**Document section:**
Any violations of this policy are breaches of academic honesty and will be treated accordingly. Please appreciate our flexibility and behave honestly and honorably.

Students are taking the exam at different times. Do not post publicly about the exam until given permission to do so by course staff. This includes general comments about exam difficulty.

Questions

If you have questions during the exam, raise your hand if you are taking the exam in person. Otherwise, write us email at cs61-staff@g.harvard.edu. Don’t use the Edboard. We may not notice Edboard posts, and you aren’t supposed to access the Edboard anyway.

Completing your exam

You have 3 hours (180 minutes) to complete the exam starting from the time you press Start. Different students may have different exams. Enter your answers directly in this form. A green checkmark appears when an answer is saved. (Click outside a text box to save the answer.)

Students with extra time accommodations: If your extra time is not reflected next to the start button, contact course staff and wait for confirmation before pressing it.

There is no need to explicitly “submit” the exam. Your changes are automatically saved with timestamps on the grading server. We’ll grade the latest version saved within your exam window. If you experience bad network connectivity while taking the exam, be sure to save a copy of your answers locally; after the exam, immediately email those answers to cs61-staff@g.harvard.edu. Course staff will also have physical copies of the exam in case you cannot access the official version hosted on the grading server.

**Task description:**
According to the exam instructions, how much time does a student have to complete the exam?

**Records supplied:**
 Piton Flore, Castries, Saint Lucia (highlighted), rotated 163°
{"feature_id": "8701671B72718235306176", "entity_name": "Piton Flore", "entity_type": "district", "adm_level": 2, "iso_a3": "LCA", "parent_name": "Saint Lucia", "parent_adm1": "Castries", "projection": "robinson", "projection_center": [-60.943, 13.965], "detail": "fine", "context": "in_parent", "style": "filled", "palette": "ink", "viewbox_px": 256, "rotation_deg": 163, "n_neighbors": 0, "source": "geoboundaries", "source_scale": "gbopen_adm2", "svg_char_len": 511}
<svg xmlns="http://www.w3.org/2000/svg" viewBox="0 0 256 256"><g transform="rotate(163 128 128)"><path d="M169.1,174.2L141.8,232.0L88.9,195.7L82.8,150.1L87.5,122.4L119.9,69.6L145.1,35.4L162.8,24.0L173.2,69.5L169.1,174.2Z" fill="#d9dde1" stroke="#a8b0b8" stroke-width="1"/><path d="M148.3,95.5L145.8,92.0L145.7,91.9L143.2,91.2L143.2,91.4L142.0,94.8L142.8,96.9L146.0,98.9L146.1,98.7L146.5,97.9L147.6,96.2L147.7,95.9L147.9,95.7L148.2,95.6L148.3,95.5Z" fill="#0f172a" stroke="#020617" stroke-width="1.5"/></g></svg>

---

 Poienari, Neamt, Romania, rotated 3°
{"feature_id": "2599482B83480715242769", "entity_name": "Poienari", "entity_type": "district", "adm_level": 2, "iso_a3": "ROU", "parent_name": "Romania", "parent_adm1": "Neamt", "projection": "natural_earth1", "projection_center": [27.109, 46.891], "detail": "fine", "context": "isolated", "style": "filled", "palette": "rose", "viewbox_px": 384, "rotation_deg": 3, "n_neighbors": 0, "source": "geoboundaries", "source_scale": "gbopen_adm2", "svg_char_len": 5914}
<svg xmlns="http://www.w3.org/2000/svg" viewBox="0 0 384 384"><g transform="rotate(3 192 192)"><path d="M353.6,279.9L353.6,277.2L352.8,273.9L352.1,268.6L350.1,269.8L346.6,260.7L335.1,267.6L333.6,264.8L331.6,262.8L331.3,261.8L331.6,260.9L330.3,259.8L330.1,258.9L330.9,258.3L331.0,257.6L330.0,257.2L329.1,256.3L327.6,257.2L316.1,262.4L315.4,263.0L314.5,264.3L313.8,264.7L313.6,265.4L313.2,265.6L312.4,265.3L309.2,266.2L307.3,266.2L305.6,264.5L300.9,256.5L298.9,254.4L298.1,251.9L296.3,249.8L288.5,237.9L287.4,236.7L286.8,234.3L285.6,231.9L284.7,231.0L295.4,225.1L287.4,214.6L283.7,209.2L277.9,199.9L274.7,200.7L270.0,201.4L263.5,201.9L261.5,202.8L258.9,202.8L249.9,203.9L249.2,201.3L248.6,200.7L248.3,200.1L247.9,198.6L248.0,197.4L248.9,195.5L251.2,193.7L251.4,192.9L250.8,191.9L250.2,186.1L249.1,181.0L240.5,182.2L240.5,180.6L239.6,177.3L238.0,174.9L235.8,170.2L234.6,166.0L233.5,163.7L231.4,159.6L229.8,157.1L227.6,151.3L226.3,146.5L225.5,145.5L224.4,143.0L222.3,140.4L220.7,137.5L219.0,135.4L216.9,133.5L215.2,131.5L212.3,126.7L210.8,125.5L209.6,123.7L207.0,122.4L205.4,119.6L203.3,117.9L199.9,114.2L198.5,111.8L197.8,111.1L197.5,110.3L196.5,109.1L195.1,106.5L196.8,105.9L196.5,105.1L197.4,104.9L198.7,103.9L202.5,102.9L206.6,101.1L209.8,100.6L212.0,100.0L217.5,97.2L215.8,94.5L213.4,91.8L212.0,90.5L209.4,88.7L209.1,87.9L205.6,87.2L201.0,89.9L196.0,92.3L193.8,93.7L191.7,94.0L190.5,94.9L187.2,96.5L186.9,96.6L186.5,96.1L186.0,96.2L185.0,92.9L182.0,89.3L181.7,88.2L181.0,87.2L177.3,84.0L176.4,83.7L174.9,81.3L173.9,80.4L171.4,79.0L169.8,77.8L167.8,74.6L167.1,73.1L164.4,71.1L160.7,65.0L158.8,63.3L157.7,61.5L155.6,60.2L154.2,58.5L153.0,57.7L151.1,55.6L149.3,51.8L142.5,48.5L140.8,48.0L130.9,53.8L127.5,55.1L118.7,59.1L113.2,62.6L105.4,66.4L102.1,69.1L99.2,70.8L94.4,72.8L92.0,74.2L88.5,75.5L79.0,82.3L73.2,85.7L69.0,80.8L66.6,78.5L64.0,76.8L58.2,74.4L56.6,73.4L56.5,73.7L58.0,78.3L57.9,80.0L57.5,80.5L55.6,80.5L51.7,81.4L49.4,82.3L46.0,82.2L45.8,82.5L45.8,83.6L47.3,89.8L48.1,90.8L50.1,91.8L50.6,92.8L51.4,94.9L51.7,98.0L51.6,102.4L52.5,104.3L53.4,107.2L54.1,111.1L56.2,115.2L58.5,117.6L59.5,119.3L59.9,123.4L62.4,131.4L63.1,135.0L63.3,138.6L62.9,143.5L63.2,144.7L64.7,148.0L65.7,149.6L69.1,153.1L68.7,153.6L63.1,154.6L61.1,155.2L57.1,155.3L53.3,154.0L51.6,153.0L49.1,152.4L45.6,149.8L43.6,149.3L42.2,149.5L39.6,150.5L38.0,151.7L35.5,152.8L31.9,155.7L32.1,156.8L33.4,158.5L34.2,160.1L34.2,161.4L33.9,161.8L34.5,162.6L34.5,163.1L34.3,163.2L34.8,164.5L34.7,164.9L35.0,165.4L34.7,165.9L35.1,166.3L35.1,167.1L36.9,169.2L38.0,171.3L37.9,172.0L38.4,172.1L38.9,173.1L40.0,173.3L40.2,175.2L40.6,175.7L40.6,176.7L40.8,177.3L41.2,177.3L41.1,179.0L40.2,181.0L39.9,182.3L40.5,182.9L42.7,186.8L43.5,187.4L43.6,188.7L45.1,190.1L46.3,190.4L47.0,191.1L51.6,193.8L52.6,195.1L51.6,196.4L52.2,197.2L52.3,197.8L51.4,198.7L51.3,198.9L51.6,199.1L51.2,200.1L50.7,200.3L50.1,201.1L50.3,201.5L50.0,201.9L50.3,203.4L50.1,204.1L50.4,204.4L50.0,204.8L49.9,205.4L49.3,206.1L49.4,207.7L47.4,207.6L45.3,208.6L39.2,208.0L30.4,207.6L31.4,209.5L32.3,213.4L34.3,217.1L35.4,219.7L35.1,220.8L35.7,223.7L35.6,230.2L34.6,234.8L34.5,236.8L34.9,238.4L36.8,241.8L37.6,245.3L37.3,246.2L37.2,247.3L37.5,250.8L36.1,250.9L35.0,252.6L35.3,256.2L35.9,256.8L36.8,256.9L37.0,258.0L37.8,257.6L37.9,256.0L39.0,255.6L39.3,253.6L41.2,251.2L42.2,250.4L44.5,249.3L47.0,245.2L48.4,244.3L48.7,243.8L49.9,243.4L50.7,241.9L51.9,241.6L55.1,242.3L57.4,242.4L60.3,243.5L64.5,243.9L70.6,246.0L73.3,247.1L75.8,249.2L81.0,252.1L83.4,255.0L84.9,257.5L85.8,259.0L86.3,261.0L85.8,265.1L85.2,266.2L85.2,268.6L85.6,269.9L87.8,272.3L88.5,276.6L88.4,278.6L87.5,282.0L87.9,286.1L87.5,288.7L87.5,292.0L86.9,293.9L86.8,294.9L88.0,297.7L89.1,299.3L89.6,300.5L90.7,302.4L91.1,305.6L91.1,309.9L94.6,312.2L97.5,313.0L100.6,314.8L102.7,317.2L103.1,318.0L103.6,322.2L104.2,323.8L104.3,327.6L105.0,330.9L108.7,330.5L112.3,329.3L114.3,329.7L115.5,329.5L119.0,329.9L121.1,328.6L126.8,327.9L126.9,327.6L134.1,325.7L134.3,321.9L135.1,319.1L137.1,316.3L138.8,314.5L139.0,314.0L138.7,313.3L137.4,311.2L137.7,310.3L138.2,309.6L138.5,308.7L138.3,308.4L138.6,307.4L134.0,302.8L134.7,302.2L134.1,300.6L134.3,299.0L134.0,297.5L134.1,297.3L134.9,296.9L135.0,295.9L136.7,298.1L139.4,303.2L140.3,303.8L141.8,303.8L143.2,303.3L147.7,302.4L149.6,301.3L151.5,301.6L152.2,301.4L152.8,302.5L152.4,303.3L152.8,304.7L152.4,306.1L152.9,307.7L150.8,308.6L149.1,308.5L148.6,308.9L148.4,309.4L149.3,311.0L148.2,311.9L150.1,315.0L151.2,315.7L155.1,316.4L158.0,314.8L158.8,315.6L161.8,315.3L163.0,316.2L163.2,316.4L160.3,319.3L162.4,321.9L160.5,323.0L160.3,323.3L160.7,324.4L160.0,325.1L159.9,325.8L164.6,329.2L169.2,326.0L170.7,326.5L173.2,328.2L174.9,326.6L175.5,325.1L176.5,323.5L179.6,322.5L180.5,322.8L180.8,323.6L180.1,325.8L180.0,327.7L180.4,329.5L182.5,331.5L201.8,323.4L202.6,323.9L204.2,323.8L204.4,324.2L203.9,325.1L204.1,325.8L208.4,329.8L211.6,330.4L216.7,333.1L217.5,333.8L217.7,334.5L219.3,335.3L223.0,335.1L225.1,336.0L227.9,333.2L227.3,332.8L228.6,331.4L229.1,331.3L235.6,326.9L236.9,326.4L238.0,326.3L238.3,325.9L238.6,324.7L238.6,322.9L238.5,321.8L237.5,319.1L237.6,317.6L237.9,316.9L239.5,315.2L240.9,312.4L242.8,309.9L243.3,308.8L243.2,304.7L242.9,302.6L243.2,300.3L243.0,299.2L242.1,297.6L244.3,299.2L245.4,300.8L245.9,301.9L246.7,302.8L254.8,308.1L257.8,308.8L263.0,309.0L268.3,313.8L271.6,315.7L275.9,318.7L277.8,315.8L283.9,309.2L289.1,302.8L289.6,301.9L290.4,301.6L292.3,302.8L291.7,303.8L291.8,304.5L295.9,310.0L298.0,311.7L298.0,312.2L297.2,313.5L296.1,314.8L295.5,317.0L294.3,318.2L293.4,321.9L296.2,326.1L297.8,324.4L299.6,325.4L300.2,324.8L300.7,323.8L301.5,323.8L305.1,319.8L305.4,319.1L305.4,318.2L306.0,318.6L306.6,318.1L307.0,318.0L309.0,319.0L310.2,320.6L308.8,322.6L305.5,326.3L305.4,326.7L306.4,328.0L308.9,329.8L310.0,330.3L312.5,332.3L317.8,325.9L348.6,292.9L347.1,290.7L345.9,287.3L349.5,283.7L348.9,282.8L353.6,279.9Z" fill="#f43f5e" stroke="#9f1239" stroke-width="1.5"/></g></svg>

**Expected answer:**
Three hours (180 minutes), counted from the moment the student presses Start.